** Opening SUPPLIED RECORDS block **

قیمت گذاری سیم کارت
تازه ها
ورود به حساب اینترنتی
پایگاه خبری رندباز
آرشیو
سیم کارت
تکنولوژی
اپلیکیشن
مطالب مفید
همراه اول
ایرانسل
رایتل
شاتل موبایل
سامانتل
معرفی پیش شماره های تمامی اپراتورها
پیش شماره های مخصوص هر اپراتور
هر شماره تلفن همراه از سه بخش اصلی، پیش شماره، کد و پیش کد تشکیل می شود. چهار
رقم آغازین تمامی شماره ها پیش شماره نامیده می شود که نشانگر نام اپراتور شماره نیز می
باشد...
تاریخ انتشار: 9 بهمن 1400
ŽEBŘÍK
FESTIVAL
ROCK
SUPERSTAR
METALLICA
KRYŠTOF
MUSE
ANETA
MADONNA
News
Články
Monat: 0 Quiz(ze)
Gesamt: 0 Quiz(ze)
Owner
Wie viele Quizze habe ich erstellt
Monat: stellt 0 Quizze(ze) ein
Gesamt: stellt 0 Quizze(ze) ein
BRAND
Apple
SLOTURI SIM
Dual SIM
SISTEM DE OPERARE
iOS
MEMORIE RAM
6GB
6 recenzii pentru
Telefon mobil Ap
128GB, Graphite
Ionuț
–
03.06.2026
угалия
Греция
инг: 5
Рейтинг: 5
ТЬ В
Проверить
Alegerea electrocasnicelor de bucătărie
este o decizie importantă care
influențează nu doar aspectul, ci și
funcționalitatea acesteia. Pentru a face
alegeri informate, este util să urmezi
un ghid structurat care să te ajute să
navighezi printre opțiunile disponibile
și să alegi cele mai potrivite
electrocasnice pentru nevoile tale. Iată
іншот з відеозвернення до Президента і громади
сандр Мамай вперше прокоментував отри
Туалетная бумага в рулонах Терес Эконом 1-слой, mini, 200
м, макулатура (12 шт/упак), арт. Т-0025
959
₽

** Closing SUPPLIED RECORDS block **

**EXERCISE DIRECTIONS:**
List every row above that contains the string "تمامی". The match is case-sensitive.

**SOLUTION FOR THIS PROBLEM:**
معرفی پیش شماره های تمامی اپراتورها
رقم آغازین تمامی شماره ها پیش شماره نامیده می شود که نشانگر نام اپراتور شماره نیز می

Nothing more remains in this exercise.